Prime Minister Gordon Brown said on Wednesday he would overhaul Britain’s scandal-hit parliament, giving people a vote on sweeping political reforms if his Labour Party wins the May 6 election.
Brown’s proposals could help Labour find common ground with the smaller opposition Liberal Democrats, whose support Labour may need to form a government in the event it fails to secure an outright majority.
The prime minister said voters would be given a say on constitutional reforms in a referendum before October 2011, including changing how members of parliament (MPs) were elected and the possibility of an elected upper chamber.
The proposals are in part a response to public disgust with politicians after many MPs abused their expenses by claiming public funds for items such as a duck house or dog food.
“I would … take no joy in victory if it comes without a mandate to get rid of the old discredited system of politics,” Brown said in a speech a day after setting the election date.
More than 140 legislators out of 646, some of whom were embroiled in the expenses scandal, are not standing at the election, widely expected to be won by the opposition Conservatives to end 13 years of Labour rule.
However, many polls suggest they will fall short of a majority, resulting in a “hung parliament” that financial markets fear will not act decisively to slash a gaping budget deficit.
FIRST-PAST-THE-POST REFORM
Brown called for parliaments to be elected for a fixed term, instead of the current system where the prime minister has the power to set the election date within a certain time frame.
He said he would also reform the current first-past-the-post electoral system so that legislators would need the support of more than half of the voters in the area to win election.
This could be done through an “alternative vote” system where the lowest-polling candidates were eliminated in counting until one candidate hits 50 percent of the vote.

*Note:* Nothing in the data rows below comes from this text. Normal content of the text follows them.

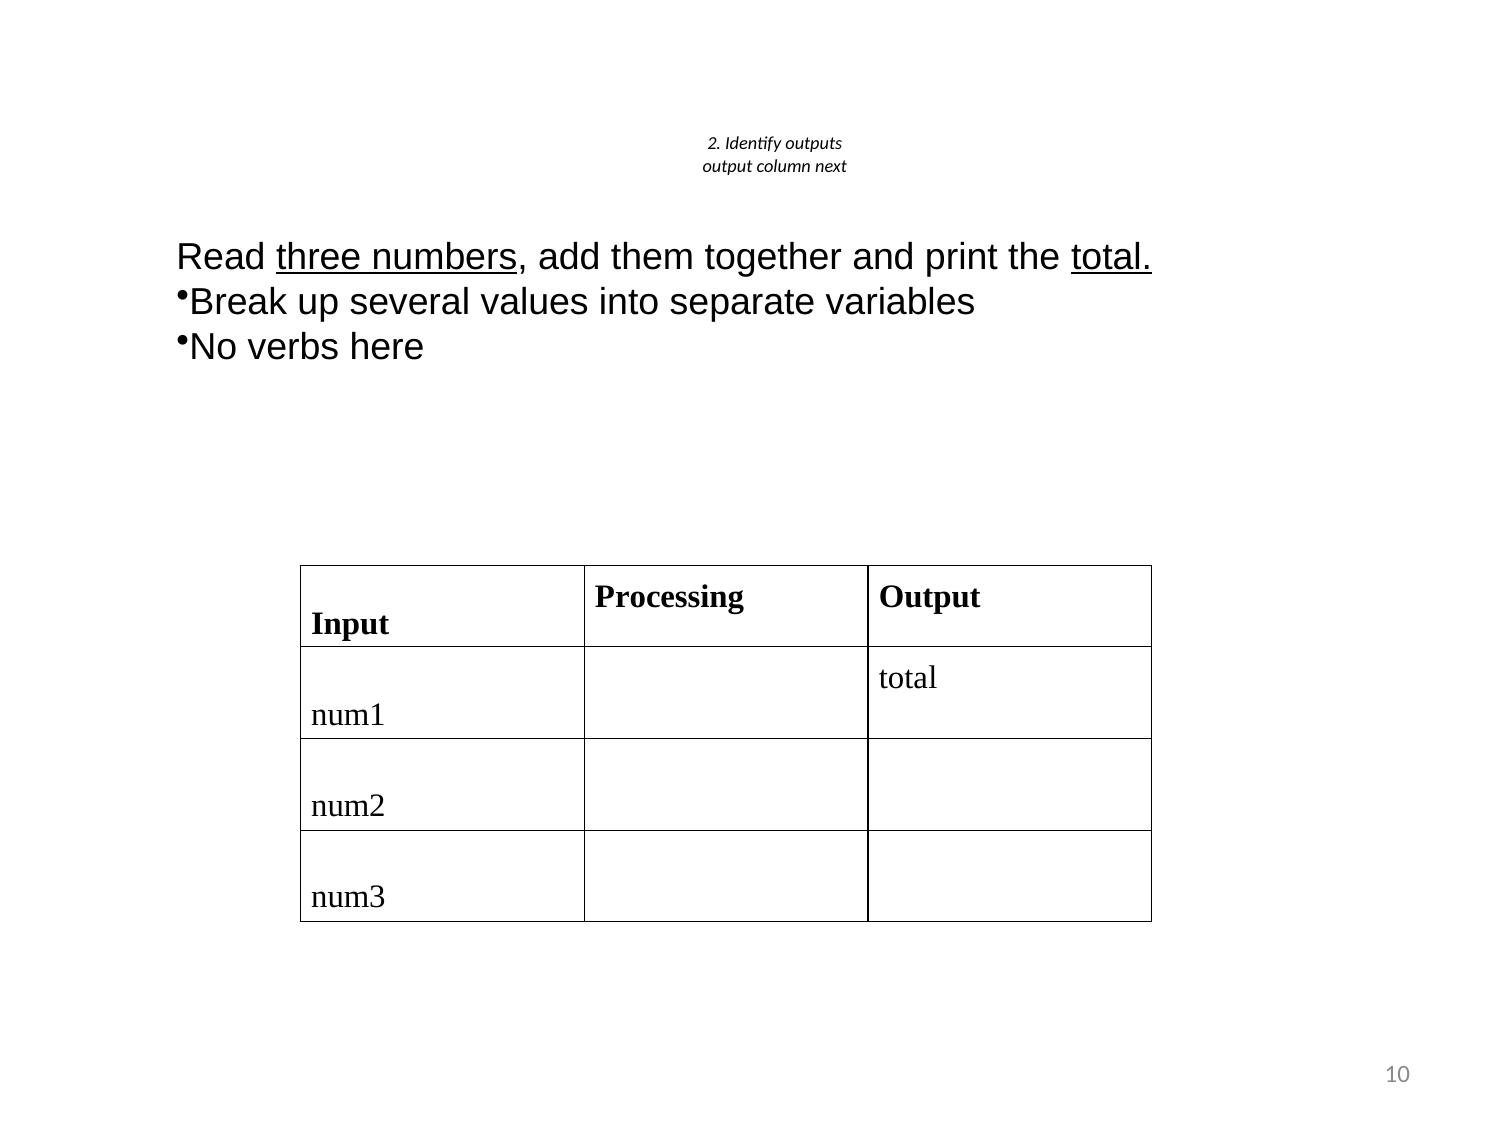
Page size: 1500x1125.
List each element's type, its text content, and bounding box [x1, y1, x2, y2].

text_box Read three numbers, add them together and print the total. Break up several values into separate variables No verbs here [161, 224, 1378, 375]
chart [288, 565, 1247, 945]
slide_number <number> [1074, 1042, 1425, 1103]
title 2. Identify outputs output column next [112, 99, 1438, 225]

Members of parliament would also be banned from working for lobbying companies, said Brown, whose Labour Party is trying to win a fourth consecutive term.
Voters should also be given the right to recall MPs guilty of gross financial misconduct, where politicians would face a U.S.-style vote of confidence in their constituency.
Labour suspended three former cabinet ministers last month after they were secretly filmed saying they could influence government policy for cash.
Brown also proposed allowing members of parliament a vote on lowering the voting age to 16 from the current 18.
The public would also get their say on how the House of Lords, parliament’s upper chamber of appointed life peers and hereditary peers, is shaped in the future. A proportional representation electoral system could be used, Brown said.
The measures will be seen as an attempt to woo the Liberal Democrats, who have long argued for political reform, including a switch to proportional representation.
But the Britain’s third biggest political party dismissed Brown’s proposals.
“How on earth are we supposed to believe anything that Gordon Brown says about political reform when they’ve done nothing for 13 years?,” Liberal Democrat leader Nick Clegg said.
Earlier on Wednesday, Brown and Conservative leader David Cameron clashed over the economy and defence in Brown’s last question and answer session in parliament before the election.
Cameron accused Brown of wrecking the economic recovery with plans to raise payroll taxes and of failing to give British troops in Afghanistan enough helicopters.